L’association Le Café Suspendu a de nouveau dû organiser une maraude devant le local fermé du XV ème Corps. Dans la soirée du samedi 25 juillet, les bénévoles et les bénéficiaires ont signalé l’insuffisance des moyens mis en place pour les personnes en situation de précarité.
Ce jour-là, les bénévoles se sont retrouvés à la porte du local pour la troisième fois, sans les clés, en raison d’un manque de coordination entre les différents services municipaux. La distribution, prévue à 18h45, n’a pu débuter qu’à 19h30.
L’association du Café Suspendu organise des maraudes fixes à Nice. Les portions distribuées sont préparées par les bénévoles et collectées. Ces actions s’adressent aux personnes sans-abris et à celles en situation de précarité. La présidente, Camille Santucci, alerte sur le nombre croissant de personnes concernées, y compris des retraités et des personnes expulsées de leur logement. « Nous pouvons avoir une très bonne situation et à cause d’un divorce ou d’un décès, nous pouvons vite tomber de l’autre côté », a-t-elle déclaré.
Les maraudes fixes ne sont pas seulement une nécessité, elles créent également un moment de solidarité sociale entre bénévoles et bénéficiaires. Cependant, l’absence de ressources suffisantes freine cet engagement collectif.
Camille Santucci : « Nous voulons juste distribuer dans un endroit digne »
Des tickets ont été remis par une bénévole pour organiser le passage. Les sans-abri sont prioritaires. Une file s’est formée le long du bâtiment du XVème Corps, derrière la piscine Jean Bouin.
Face à un local fermé, les bénévoles ont dû installer les caisses de repas à même le sol, improvisant un comptoir. Après la fermeture du local Dabray, près de Gare Thiers, le Café Suspendu avait obtenu l’autorisation d’utiliser le local du XVème Corps.
« Malgré nos appels et ceux de l’astreinte du C.C.A.S., l’agence de sécurité est restée injoignable », a déploré l’association sur son compte Instagram, après une tournée solidaire le 11 juillet. En dépit de l’interdiction de maraudes de rue, l’association a encore dû distribuer les repas dans la rue.
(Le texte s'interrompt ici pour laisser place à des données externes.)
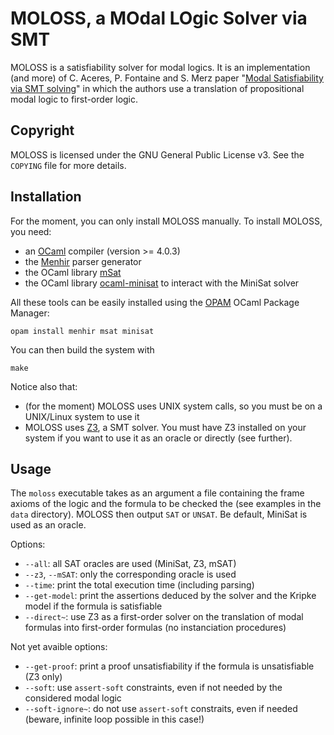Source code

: * MOLOSS, a MOdal LOgic Solver via SMT

MOLOSS is a satisfiability solver for modal logics. It is an
implementation (and more) of C. Aceres, P. Fontaine and S. Merz paper
"[[https://doi.org/10.1007/978-3-319-15545-6_5][Modal Satisfiability via SMT solving]]" in which the authors use a
translation of propositional modal logic to first-order
logic.

** Copyright

   MOLOSS is licensed under the GNU General Public License v3. See
   the ~COPYING~ file for more details.

** Installation

   For the moment, you can only install MOLOSS manually. To install
   MOLOSS, you need:

   - an [[http://ocaml.org/][OCaml]] compiler (version >= 4.0.3)
   - the [[http://gallium.inria.fr/~fpottier/menhir/][Menhir]] parser generator
   - the OCaml library [[https://github.com/Gbury/mSAT][mSat]]
   - the OCaml library [[https://github.com/c-cube/ocaml-minisat][ocaml-minisat]] to interact with the MiniSat
     solver

   All these tools can be easily installed using the [[https://opam.ocaml.org/][OPAM]] OCaml
   Package Manager:

   #+BEGIN_SRC shell
   opam install menhir msat minisat
   #+END_SRC

   You can then build the system with

   #+BEGIN_SRC shell
   make
   #+END_SRC

   Notice also that:

   - (for the moment) MOLOSS uses UNIX system calls, so you must be on
     a UNIX/Linux system to use it
   - MOLOSS uses [[https://github.com/Z3Prover/z3][Z3]], a SMT solver. You must have Z3 installed on your
     system if you want to use it as an oracle or directly (see
     further).

** Usage

   The ~moloss~ executable takes as an argument a file containing the
   frame axioms of the logic and the formula to be checked the (see
   examples in the ~data~ directory). MOLOSS then output ~SAT~ or
   ~UNSAT~. Be default, MiniSat is used as an oracle.

   Options:

   - ~--all~: all SAT oracles are used (MiniSat, Z3, mSAT)
   - ~--z3~, ~--mSAT~: only the corresponding oracle is used
   - ~--time~: print the total execution time (including parsing)
   - ~--get-model~: print the assertions deduced by the solver and the
     Kripke model if the formula is satisfiable
   - ~--direct~~: use Z3 as a first-order solver on the translation of
     modal formulas into first-order formulas (no instanciation
     procedures)

   Not yet avaible options:

   - ~--get-proof~: print a proof unsatisfiability if the formula is
     unsatisfiable (Z3 only)
   - ~--soft~: use ~assert-soft~ constraints, even if not needed by
     the considered modal logic
   - ~--soft-ignore~~: do not use ~assert-soft~ constraits, even if
     needed (beware, infinite loop possible in this case!)
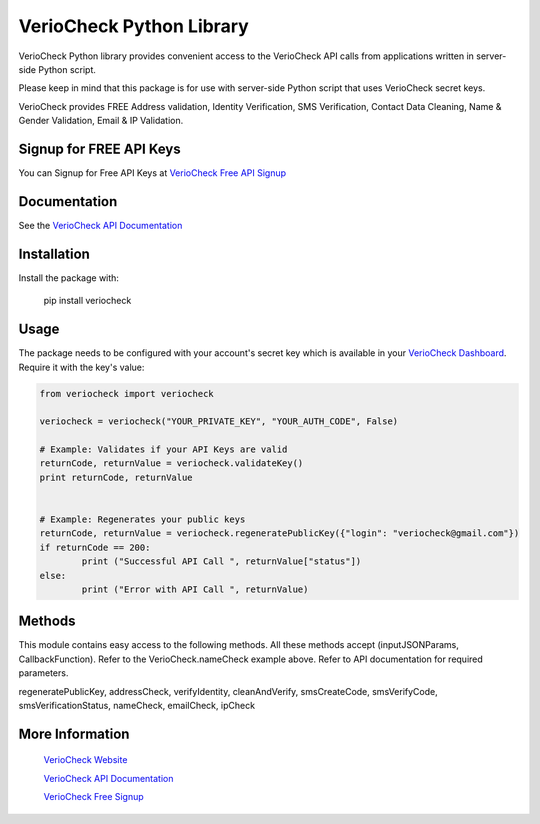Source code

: VerioCheck Python Library
=========================

VerioCheck Python library provides convenient access to the VerioCheck API calls from
applications written in server-side Python script.


Please keep in mind that this package is for use with server-side Python script that uses VerioCheck secret keys. 

VerioCheck provides FREE Address validation, Identity Verification, SMS Verification, Contact Data Cleaning, Name & Gender Validation, Email & IP  Validation.



 
Signup for FREE API Keys
^^^^^^^^^^^^^^^^^^^^^^^^

You can Signup for Free API Keys at `VerioCheck Free API Signup <https://veriocheck.com/signup>`_


Documentation
^^^^^^^^^^^^^

See the `VerioCheck API Documentation <https://veriocheck.com/api-docs>`_

Installation
^^^^^^^^^^^^^^^^^^^^^^^^
Install the package with:

    pip install veriocheck


Usage
^^^^^^^^^^^^^^^^^^^^^^^^

The package needs to be configured with your account's secret key which is
available in your `VerioCheck Dashboard <https://veriocheck.com/account/dashboard>`_. Require it with the key's value:

.. code:: python

	from veriocheck import veriocheck

	veriocheck = veriocheck("YOUR_PRIVATE_KEY", "YOUR_AUTH_CODE", False)

	# Example: Validates if your API Keys are valid
	returnCode, returnValue = veriocheck.validateKey()
	print returnCode, returnValue


	# Example: Regenerates your public keys
	returnCode, returnValue = veriocheck.regeneratePublicKey({"login": "veriocheck@gmail.com"})
	if returnCode == 200:
		print ("Successful API Call ", returnValue["status"])
	else:
		print ("Error with API Call ", returnValue)




Methods
^^^^^^^^^^^^^^^^^^^^^^^^

This module contains easy access to the following methods. All these methods accept (inputJSONParams, CallbackFunction). Refer to the VerioCheck.nameCheck example above. Refer to API documentation for required parameters.

regeneratePublicKey, addressCheck, verifyIdentity, cleanAndVerify, smsCreateCode, smsVerifyCode, smsVerificationStatus, nameCheck, emailCheck, ipCheck


More Information
^^^^^^^^^^^^^^^^^^^^^^^^

 `VerioCheck Website <https://www.veriocheck.com>`_

 `VerioCheck API Documentation <https://veriocheck.com/api-docs>`_

 `VerioCheck Free Signup <https://veriocheck.com/signup>`_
« Nous nous sommes retrouvés face à une centaine de personnes qui attendaient simplement un repas.» Les élus de l’opposition à la mairie de Nice ont déjà alerté sur le manque d’action de la majorité municipale lors d’une conférence de presse, le 8 juillet. « Nous ne voulons pas de subventions, nous voulons juste distribuer dans un endroit digne », a réaffirmé Camille Santucci.
Un sentiment d’abandon
Le 25 juillet, bénévoles et sans-abris se sont de nouveau sentis isolés. « Nous sommes laissés à l’abandon, cela fait deux ou trois maraudes que nous faisons dans la rue », a regretté Léa, une bénévole depuis quatre ans. Les personnes vulnérables ressentent un mélange de reconnaissance et de colère. « Nous ne pouvons pas distribuer dans des conditions dignes et apaisantes pour eux », a constaté Camille Santucci.
En outre, le nombre d’associations actives a diminué. Nice connaît un été caniculaire depuis près d’un mois. « Ce serait bien qu’au moins l’été, la mairie pallie l’absence des maraudes, parce que là, il y a des gens qui n’avaient pas mangé depuis plusieurs jours », a déclaré Camille Santucci, en désignant des bénéficiaires. Le Café Suspendu a adapté ses actions à la période, distribuant des bouteilles d’eau, des salades de fruits et des repas froids.
Malgré ces difficultés, les usagers se sont montrés compréhensifs et certains ont aidé à porter les contenants alimentaires. L’ambiance entre bénévoles et bénéficiaires demeure empreinte de solidarité et de bienveillance.